Marseille : trois personnes, dont deux jeunes de 15 ans, tuées dans une fusillade

Deux mineurs figurent parmi les victimes de cette fusillade.

Le bâtiment de la cité des Lauriers où les trois hommes sont morts, le 25 octobre 2015 à Marseille (Bouches-du-Rhône).
Le bâtiment de la cité des Lauriers où les trois hommes sont morts, le 25 octobre 2015 à Marseille (Bouches-du-Rhône). (BERTRAND LANGLOIS / AFP)

Nouvelle fusillade à Marseille (Bouches-du-Rhône). Trois personnes, deux mineurs de 15 ans et un adulte de 24 ans, ont été tuées dimanche 25 octobre dans un échange de tirs dans les quartiers nord de la ville. Selon La Provence, les jeunes gens ont été atteints par des rafales d'armes automatiques vers 2 heures, dans la cité les Lauriers, dans le 13e arrondissement.

La fusillade a eu lieu au pied de l'immeuble B en face de l'entrée de la cité. Les victimes se trouvaient dans la cage d'escaliers de l'immeuble quand plusieurs individus, peut-être quatre, à bord de deux véhicules, ont ouvert le feu, a précisé une source judiciaire. Une vingtaine de cartouches de 9mn, d'une arme automatique mais pas d'une kalachnikov, ont été retrouvées sur place.

Une victime connue des services de police

Peu après le drame, deux véhicules brûlés ont été retrouvés à Gardanne, à une vingtaine de kilomètres au nord de Marseille. L'une des victimes, le majeur de 24 ans, était connu des services de police mais les deux mineurs de 15 ans et demi étaient "peu connus", selon cette source.

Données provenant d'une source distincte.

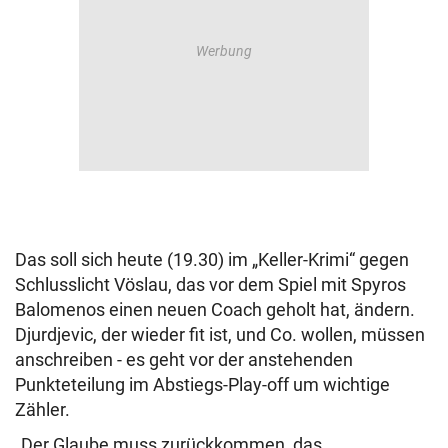
Das soll sich heute (19.30) im „Keller-Krimi“ gegen
Schlusslicht Vöslau, das vor dem Spiel mit Spyros
Balomenos einen neuen Coach geholt hat, ändern.
Djurdjevic, der wieder fit ist, und Co. wollen, müssen
anschreiben - es geht vor der anstehenden
Punkteteilung im Abstiegs-Play-off um wichtige
Zähler.
„Der Glaube muss zurückkommen, das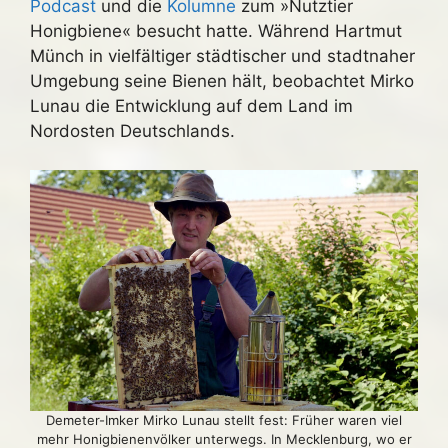
Podcast
und die
Kolumne
zum »Nutztier
Honigbiene« besucht hatte. Während Hartmut
Münch in vielfältiger städtischer und stadtnaher
Umgebung seine Bienen hält, beobachtet Mirko
Lunau die Entwicklung auf dem Land im
Nordosten Deutschlands.
Demeter-Imker Mirko Lunau stellt fest: Früher waren viel
mehr Honigbienenvölker unterwegs. In Mecklenburg, wo er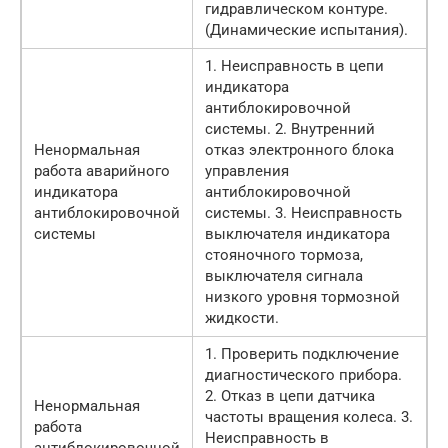
гидравлическом контуре.
(Динамические испытания).
1. Неисправность в цепи
индикатора
антиблокировочной
системы. 2. Внутренний
Ненормальная
отказ электронного блока
работа аварийного
управления
индикатора
антиблокировочной
антиблокировочной
системы. 3. Неисправность
системы
выключателя индикатора
стояночного тормоза,
выключателя сигнала
низкого уровня тормозной
жидкости.
1. Проверить подключение
диагностического прибора.
2. Отказ в цепи датчика
Ненормальная
частоты вращения колеса. 3.
работа
Неисправность в
антиблокировочной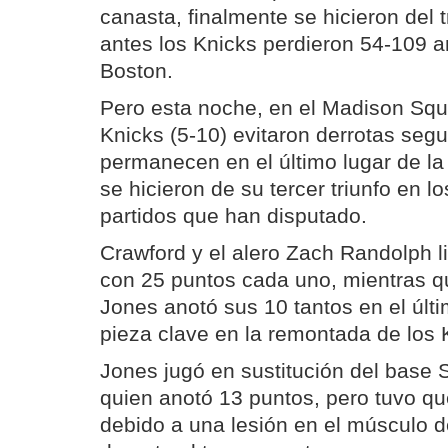
canasta, finalmente se hicieron del t
antes los Knicks perdieron 54-109 an
Boston.
Pero esta noche, en el Madison Squ
Knicks (5-10) evitaron derrotas seg
permanecen en el último lugar de la 
se hicieron de su tercer triunfo en l
partidos que han disputado.
Crawford y el alero Zach Randolph l
con 25 puntos cada uno, mientras q
Jones anotó sus 10 tantos en el últi
pieza clave en la remontada de los 
Jones jugó en sustitución del base 
quien anotó 13 puntos, pero tuvo que
debido a una lesión en el músculo 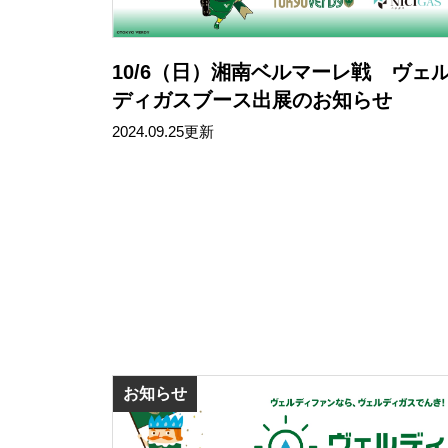
10/6（日）湘南ベルマーレ戦 ヴェ
ディガスブース出展のお知らせ
2024.09.25更新
お知らせ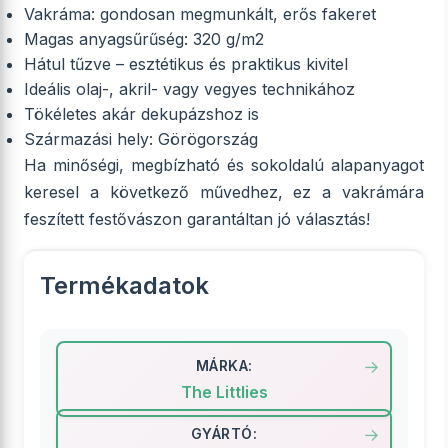
Vakráma: gondosan megmunkált, erős fakeret
Magas anyagsűrűség: 320 g/m2
Hátul tűzve – esztétikus és praktikus kivitel
Ideális olaj-, akril- vagy vegyes technikához
Tökéletes akár dekupázshoz is
Származási hely: Görögország
Ha minőségi, megbízható és sokoldalú alapanyagot
keresel a következő művedhez, ez a vakrámára
feszített festővászon garantáltan jó választás!
Termékadatok
MÁRKA:
The Littlies
GYÁRTÓ: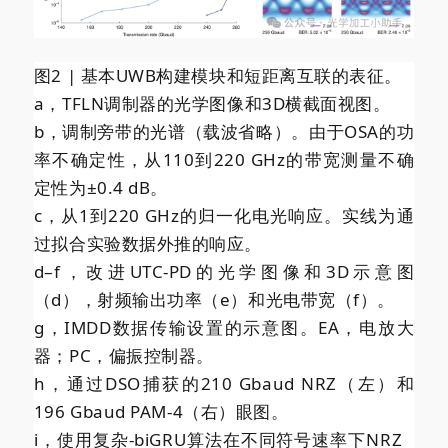
图2 | 基本UWB构建模块和短距离互联的表征。
a，TFLN调制器的光学图像和3D横截面视图。
b，调制旁带的光谱（载波省略）。由于OSA的功
率不确定性，从110到220 GHz的带宽测量不确
定性为±0.4 dB。
c，从1到220 GHz的归一化电光响应。实线为通
过拟合实验数据外推的响应。
d–f，改进UTC-PD的光学图像和3D示意图
（d），射频输出功率（e）和光电带宽（f）。
g，IMDD数据传输设置的示意图。EA，电放大
器；PC，偏振控制器。
h，通过DSO捕获的210 Gbaud NRZ（左）和
196 Gbaud PAM-4（右）眼图。
i，使用复杂-biGRU算法在不同符号速率下
NRZ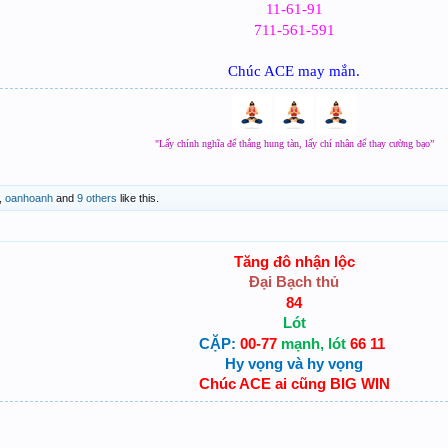
11-61-91
711-561-591
Chúc ACE may mắn.
"Lấy chính nghĩa để thắng hung tàn, lấy chí nhân để thay cường bạo”
,
oanhoanh
and
9 others
like this.
Tăng đô nhận lộc
Đại Bạch thủ
84
Lót
00-77
66
11
CẶP:
mạnh, lót
Hy vọng và hy vọng
Chúc ACE ai cũng BIG WIN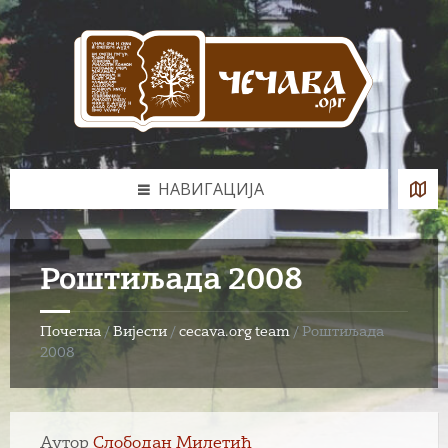
Skip
Skip
Skip
to
to
to
content
left
footer
sidebar
НАВИГАЦИЈА
Роштиљада 2008
Почетна
/
Вијести
/
cecava.org team
/
Роштиљада
2008
Аутор
Слободан Милетић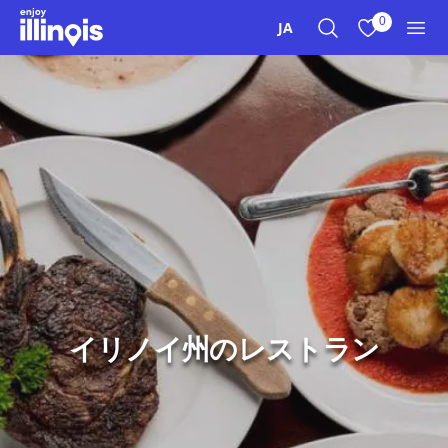
本文へスキップ
0
JA
検索
お気に入り
メニ
イリノイ州のレストラン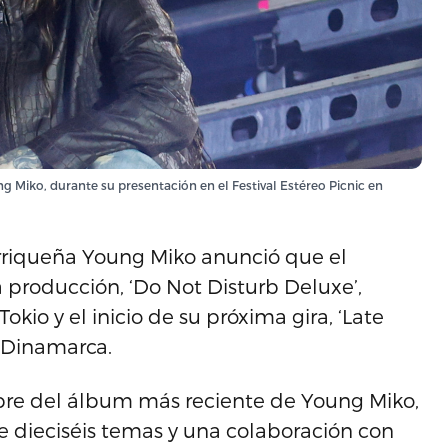
g Miko, durante su presentación en el Festival Estéreo Picnic en
orriqueña Young Miko anunció que el
producción, ‘Do Not Disturb Deluxe’,
io y el inicio de su próxima gira, ‘Late
n Dinamarca.
mbre del álbum más reciente de Young Miko,
e dieciséis temas y una colaboración con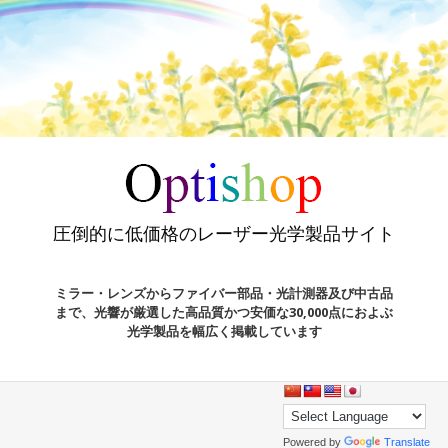
圧倒的に低価格のレーザー光学製品サイト
ミラー・レンズからファイバー部品・光計測器及び中古品
まで、光響が厳選した高品質かつ安価な30,000点におよぶ
光学製品を幅広く掲載しています
Powered by
Translate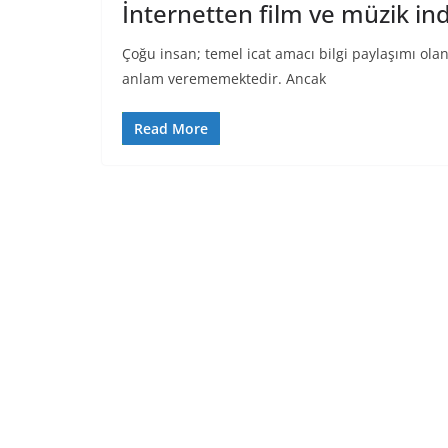
İnternetten film ve müzik in
Çoğu insan; temel icat amacı bilgi paylaşımı ola
anlam verememektedir. Ancak
Read More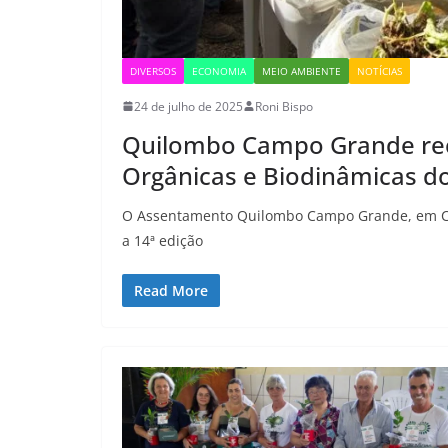
DIVERSOS
ECONOMIA
MEIO AMBIENTE
NOTÍCIAS
24 de julho de 2025
Roni Bispo
Quilombo Campo Grande rec
Orgânicas e Biodinâmicas do
O Assentamento Quilombo Campo Grande, em Ca
a 14ª edição
Read More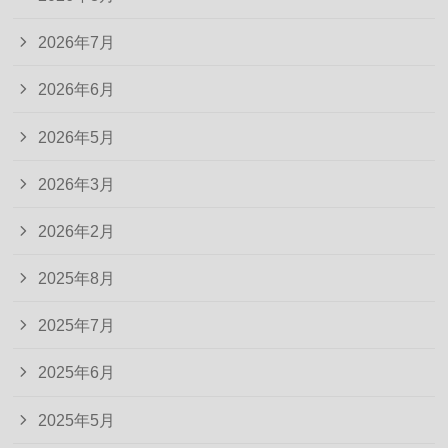
2026年7月
2026年6月
2026年5月
2026年3月
2026年2月
2025年8月
2025年7月
2025年6月
2025年5月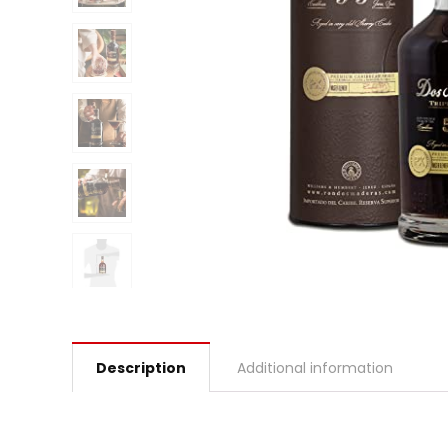
Description
Additional information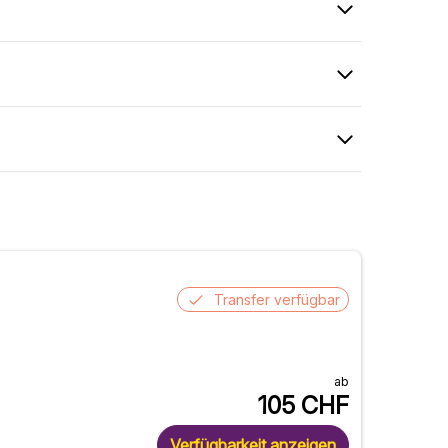
Transfer verfügbar
ab
105
CHF
Verfügbarkeit anzeigen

La cité des Lauriers est une plaque tournante du trafic de drogue à Marseille et avait fait l'objet en mai d'une vaste opération policière, mobilisant quelque 300 policiers. Un vingtaine de personnes avaient alors été arrêtées. Dans la matinée, quelques traces de sang étaient encore visibles sur le sol et une dizaine de jeunes gens étaient présents sur les lieux du drame. La Direction interrégionale de la police judiciaire a été chargée de l'enquête.

"Rien n'arrêtera la détermination de l'État"

"Il appartiendra à l'enquête judiciaire en cours d'établir les faits avec précision, l'hypothèse de meurtres liés au trafic de stupéfiants étant à ce stade privilégiée", a indiqué le ministre de l'Intérieur Bernard Cazeneuve. "De tels actes de violence sont inacceptables", a-t-il réagi. Le nombre de règlements de compte à Marseille est stable avec 11 décès depuis le début de l'année contre dix l'année dernière, selon Bernard Cazeneuve.